Aided by the flexibility and ease of creating compliant templates and functionality, and with the design changes to fix the color contrast issues of the previous design, Sunnyvale’s compliance rate with accessibility standards increased by 17%.
“Granicus built the CMS with accessibility top of mind,” Stuart said.
In their efforts to enhance online services and user experience, Sunnyvale was able to build on previous success, achieving a trustworthiness metric of 98.5% (a mark 22% higher than government benchmarks) and growing their responsiveness metric by almost 10% to 43%.

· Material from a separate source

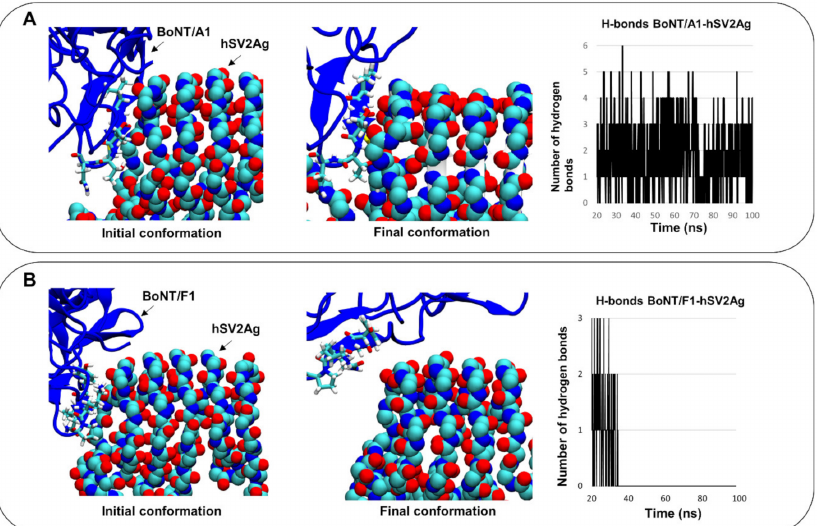
Figure 3. Molecular details of the interactions between BoNT/A1 or BoNT/F1 and hSV2Ag. Snap- shots showing the molecular details of the initial and final conformations obtained for the BoNT/A1 complex and a plot presenting the number of hydrogen bonds formed by the complex ( A ). Similar data for the BoNT/F1–hSV2Ag complex ( B ). BoNT/A1 and BoNT/F1 are depicted as the color blue, and 1141-GSVMTT-1146 in BoNT/A1 and 1130-GVYQKP-1135 in BoNT/F1 are represented as lines colored according to atom name. The backbone of the membrane receptor hSV2Ag is depicted as spheres colored according to atom name (cyan for carbon, blue for nitrogen and red for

“Making site search prominent in the site design and streamlining our homepage and megamenus made it easier to highlight popular topics,” Stuart said. “And embedding other communications options, such as govDelivery, in the website footer created an instant way for users to access, subscribe to, or manage City communications.”
When it came to Sunnyvale’s goal of maintaining and improving what works, the continued impact of SEO for findability played a significant role, supported by govAccess’ native URL creation, along with the site’s use of single-topic-focused webpages.

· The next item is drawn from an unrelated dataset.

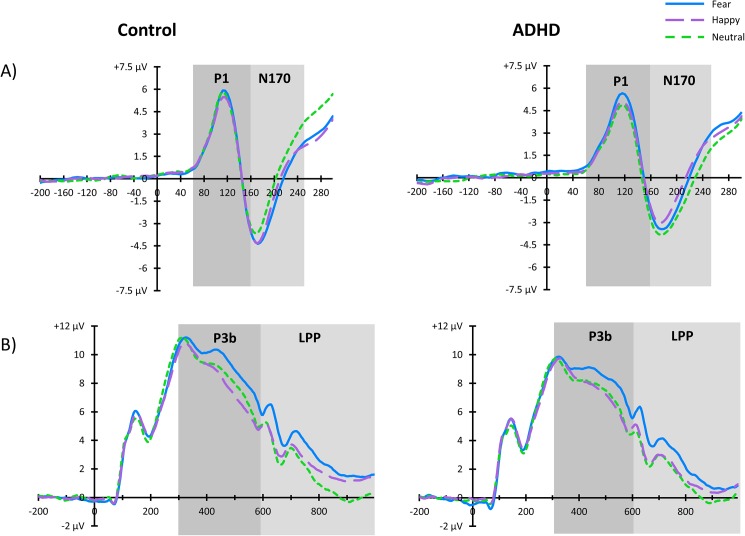
Illustration of the grand average ERP waveforms for the A) N170 at electrode site P7 and P8 collapsed, and B) P3b and LPP at electrode sites P3, P4, and Pz collapsed.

“SEO is really important,” Stuart said of the 6% rise in SEO score the site saw in the last year. “I don’t think it’s something that people really think about for a government site. But external search is how a lot of people find content on your website. Knowing which areas of your site people mostly arrive at through external search is important knowledge. You want to make sure you have appropriate naming, expected content, and supportive linking to relevant related topics.”
The key to continued success for Stuart for the city’s websites continues to be the willingness to evolve in response to the needs of the community. The ongoing improvements to the website owe their achievements to data-driven decisions and customer feedback.
Stuart relies on multiple sources of information including robust analytics programs that, besides basics such as visitor traffic, provide webpage heat and click maps, user journeys, and search terms used; an on-page website feedback module for site visitors; and quarterly communication with city staff who service the counters and answer the phones for each department and are on the front lines of community engagement.
“Our front-line staff are the ones who get community input and response right away,” Stuart said. “We hear when callers from the community can’t find something, for example, and we can work to accommodate that.”
Maintaining website standards is critical to keeping the website current and ensuring optimal user experience. To that end, Stuart set up a governance model with what she calls a “small, but highly trained Web Team” of 20 cross-departmental representatives, staying up to date with changes, requirements, and maintaining a united voice for digital progress for the website.
To help meet accessibility and readability goals for the website, putting on training classes for both the web team and the organization on digital content readability is part of the process.
“Staff doesn’t necessarily understand why we need to make digital content a certain readability level for people,” Stuart said. “So, we deliver ongoing writing training workshops for the organization that really helps us have them understand why readability and plain language use is important and moves us away from bureaucratic-legalistic content. And having readable content is a component of meeting accessibility requirements.
“There’s a lot more to creating and maintaining a successful website than its design,” Stuart concluded. “The website is never ‘done.’ It takes ongoing monitoring, maintenance, data analysis and feedback, plus organizational support, and knowledgeable ‘gatekeepers’ in your web team to keep it at its best. Add to that, technology and standards are always changing. You’ll certainly never be bored!”
The City of Sunnyvale, California is a recipient of the 2023 Granicus Digital Government Website of the Year Award.